La niebla se ha quedado más rato de lo esperado sobre nuestras calles. Nos ha tenido toda la mañana con esa sensación de humedad que hace sentir un frío que realmente no hace. Y cuando por fin ha salido el sol, ya era plena tarde de otoño, sumisa y resignada a perderle el pulso al ocaso apresurado, intransigente, de los días que no dan de sí.
He salido a dar un paseo después de comer. He caminado en sombra guiada por la luz reflejada en las fachadas, pero a cada banco al sol he llegado tarde. No he conseguido un lugar donde sentarme, cerrar los ojos y sentir el tímido calor que hubiera podido quitarme las gotitas de niebla del alma.
De vuelta, mientras sacaba las llaves del bolso, he recordado una escena de aquel sueño de hace un par de días:
Se me caían las llaves al suelo cuando iba a entrar en casa.

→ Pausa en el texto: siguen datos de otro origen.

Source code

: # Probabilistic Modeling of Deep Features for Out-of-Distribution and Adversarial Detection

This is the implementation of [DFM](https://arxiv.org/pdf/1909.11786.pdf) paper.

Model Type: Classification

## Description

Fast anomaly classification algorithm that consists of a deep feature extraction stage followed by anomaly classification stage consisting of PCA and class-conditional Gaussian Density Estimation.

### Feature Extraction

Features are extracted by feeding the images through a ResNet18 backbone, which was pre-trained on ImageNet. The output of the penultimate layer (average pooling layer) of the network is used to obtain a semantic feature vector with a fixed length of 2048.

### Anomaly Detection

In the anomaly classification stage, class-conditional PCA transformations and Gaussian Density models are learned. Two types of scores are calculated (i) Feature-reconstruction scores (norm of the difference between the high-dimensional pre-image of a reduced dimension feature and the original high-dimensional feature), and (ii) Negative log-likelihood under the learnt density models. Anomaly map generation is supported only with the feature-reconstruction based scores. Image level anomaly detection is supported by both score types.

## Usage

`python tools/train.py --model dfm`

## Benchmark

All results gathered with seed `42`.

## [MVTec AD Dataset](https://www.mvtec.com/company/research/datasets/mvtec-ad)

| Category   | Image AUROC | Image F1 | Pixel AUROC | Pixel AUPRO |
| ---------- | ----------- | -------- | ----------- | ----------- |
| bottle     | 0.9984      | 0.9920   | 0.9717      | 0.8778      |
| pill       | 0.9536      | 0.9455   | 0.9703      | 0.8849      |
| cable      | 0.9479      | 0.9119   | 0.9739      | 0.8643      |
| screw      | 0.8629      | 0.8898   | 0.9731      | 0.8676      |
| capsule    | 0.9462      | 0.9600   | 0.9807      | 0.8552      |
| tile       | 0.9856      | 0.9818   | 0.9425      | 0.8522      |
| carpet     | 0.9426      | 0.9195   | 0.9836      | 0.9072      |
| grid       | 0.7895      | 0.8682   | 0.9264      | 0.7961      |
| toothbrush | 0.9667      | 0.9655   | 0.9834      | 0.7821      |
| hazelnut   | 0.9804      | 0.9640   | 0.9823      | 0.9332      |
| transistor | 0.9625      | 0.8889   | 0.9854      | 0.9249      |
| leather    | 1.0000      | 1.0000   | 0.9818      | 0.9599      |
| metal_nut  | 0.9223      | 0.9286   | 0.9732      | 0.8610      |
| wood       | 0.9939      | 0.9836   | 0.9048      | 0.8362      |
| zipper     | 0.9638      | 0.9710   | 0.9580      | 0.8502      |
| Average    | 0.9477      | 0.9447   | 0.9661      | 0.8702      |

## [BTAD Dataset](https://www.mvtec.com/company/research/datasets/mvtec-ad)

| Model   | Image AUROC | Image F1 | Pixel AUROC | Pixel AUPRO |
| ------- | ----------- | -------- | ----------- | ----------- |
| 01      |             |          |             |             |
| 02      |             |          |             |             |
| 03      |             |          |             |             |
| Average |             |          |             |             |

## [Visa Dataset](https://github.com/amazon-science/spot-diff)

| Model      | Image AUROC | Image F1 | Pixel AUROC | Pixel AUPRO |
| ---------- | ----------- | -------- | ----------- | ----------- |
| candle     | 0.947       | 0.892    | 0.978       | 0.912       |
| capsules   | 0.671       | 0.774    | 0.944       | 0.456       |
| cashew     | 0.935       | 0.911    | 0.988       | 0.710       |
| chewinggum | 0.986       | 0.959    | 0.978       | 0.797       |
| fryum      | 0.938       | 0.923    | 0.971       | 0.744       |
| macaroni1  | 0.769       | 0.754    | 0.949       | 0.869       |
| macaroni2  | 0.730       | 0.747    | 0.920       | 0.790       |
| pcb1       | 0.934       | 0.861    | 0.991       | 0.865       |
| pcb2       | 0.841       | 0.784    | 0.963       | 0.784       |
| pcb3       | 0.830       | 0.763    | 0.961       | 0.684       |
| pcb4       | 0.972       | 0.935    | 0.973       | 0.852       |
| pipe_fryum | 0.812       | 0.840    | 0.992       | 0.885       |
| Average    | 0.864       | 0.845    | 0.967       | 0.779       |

Al incorporarme, me subían unas náuseas tremendas y vomitaba mi vida.
—¿Qué te pasa? ¿Estás bien? —preguntaba una voz a mi espalda.
—No es nada. Algo que me ha hecho daño.
Me daba la vuelta y salía a la calle a buscar la luz que me prometían las fachadas iluminadas, de una tarde robada a la niebla que se había crecido de más sobre nuestras calles.